When creating the landing page, make sure the headline of your landing page matches the copy of your ad, and that the design matches from the ad to the landing page as well. The reason for this, is to reduce confusion, yes, your visitors can become confused…just because you understand what you are trying to say, it does not mean everyone else will so be EXTREMELY clear!

Not only will it help visitors stay focused on what your ad's intentions were, but it will also help Google match you for potential visitors during a keyword search.

The main goal is to try to keep that attention ratio to 1:1, so why confuse matters with more distractions? The closer your landing page matches your ad, the more confident that visitors will feel they made the right choice to click through, and the more closely your headline on the landing page matches your ad copy, the better search results you will receive.

If you place a bone in front of a dog, the dog will focus only on the bone. If you place a bone, a ball, and a cat in front of the dog, the dog will try to focus on all three, lose sight of a real target, and most times, lose focus on everything. So, if you are advertising a bone, ONLY place a bone in front of the dog. 

Keep Up Momentum

Keeping up momentum is simple; do not leave a break in communication. For example, if you create an ad campaign inviting the visitor to learn something valuable from your site when they get there, do not act like you do not know why! Invite them in with the ad, then welcome them with the landing page. Something as simple as, “Thank you for showing interest in what we have to offer” can be a great way to keep up the conversion momentum.

Stay away from generic text that only seems to display your need to create business. The idea behind the momentum is to keep the visitor interested but also meant to make them feel as though you have just what they have been looking for. So, tell them how you will help them, what you can do for them (be specific), and walk them through the call to action, do not just push it in their faces. Start a conversation with the ad campaign, and then continue that conversation on the landing page.

Call-To-Actions (CTAs)

A Call-to-action should always be part of your landing page, whether it be to sign up for a newsletter, purchase a product or click-thru to another part of your page, the CTA is the main purpose of the ad campaign, and the landing page…so make it count!

Make sure the CTA is clear, not only visible clear, but context clear as well. Keep it where it can be seen, and make sure the message is clear as to what the visitor is clicking, and where they will be sent. In order to keep the attention ratio at 1:1, a landing page needs to have only one CTA theme, with that being said, more than one CTA can be on the page, they just should all be 100% matched to the headline and ad campaign.

So, What Have You Learned?

  • Conversion rates go up when attention ratios go down
  • Matching ad campaign design and text to landing page design and headlines keep visitors focused
  • Keep up the momentum by creating a conversation that flows throughout your message, in ad, and on-page

The Unfortunate Truth

Sadly, many marketers never use landing pages, and only consider traffic to their homepage as important. The fact that so many distractions are on the homepage, and the message is rarely clear from the ad campaign, most visitors leave the page before ever reaching the CTA.
If you place an ad campaign for shoes in your clothing line, and you send visitors to your homepage from that ad, they are faced with links to all your items, instead of just the shoes.

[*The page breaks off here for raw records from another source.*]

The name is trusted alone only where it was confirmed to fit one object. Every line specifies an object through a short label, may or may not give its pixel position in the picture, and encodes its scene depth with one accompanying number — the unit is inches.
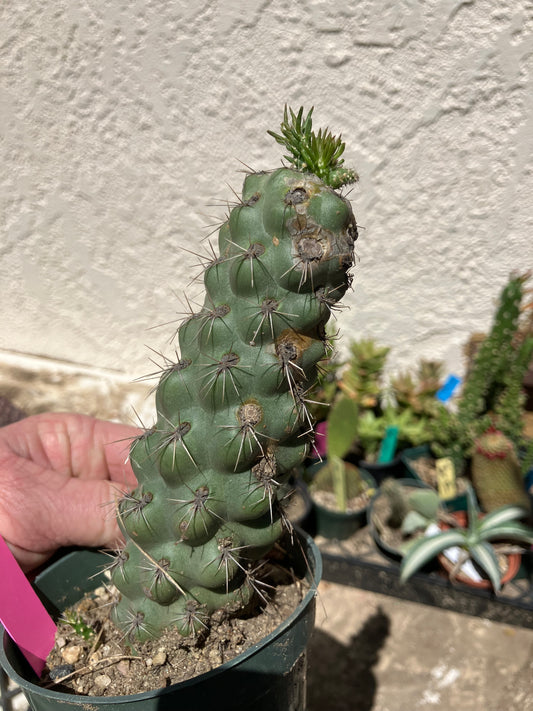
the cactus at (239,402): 6.5
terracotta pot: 18.1
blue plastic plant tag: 23.6
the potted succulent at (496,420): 19.8
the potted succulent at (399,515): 19.3
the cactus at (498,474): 19.8
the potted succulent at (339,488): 20.4
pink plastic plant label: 8.1
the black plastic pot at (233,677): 7.1
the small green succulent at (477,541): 17.2
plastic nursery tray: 18.0
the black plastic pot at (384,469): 22.9
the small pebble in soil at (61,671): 8.2
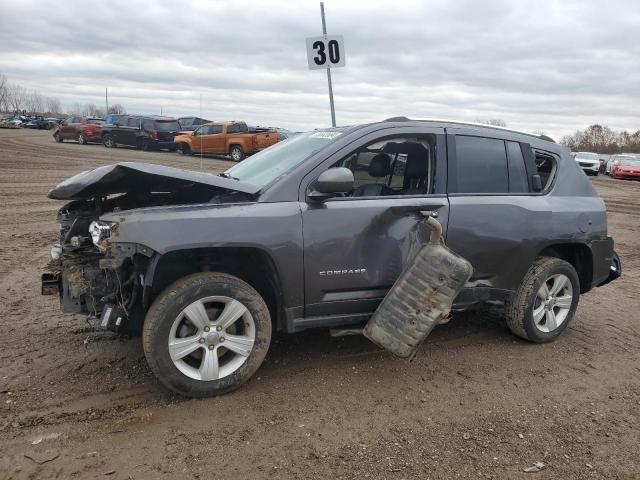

Now, you may be saying “Hey, well that’s a good thing!”, and you might also be saying ‘Hey, why is my conversion rate so low?”

You have to consider, the visitors wanted shoes, and when dropped on your homepage, they got everything pushed on them, so instead of a 1:1 attention ratio, you are getting what, 102:1 attention ratio by the time you add all the links, drop-down menus, and other ads on the homepage?

Keep it simple, keep it real, and keep those conversion rates up!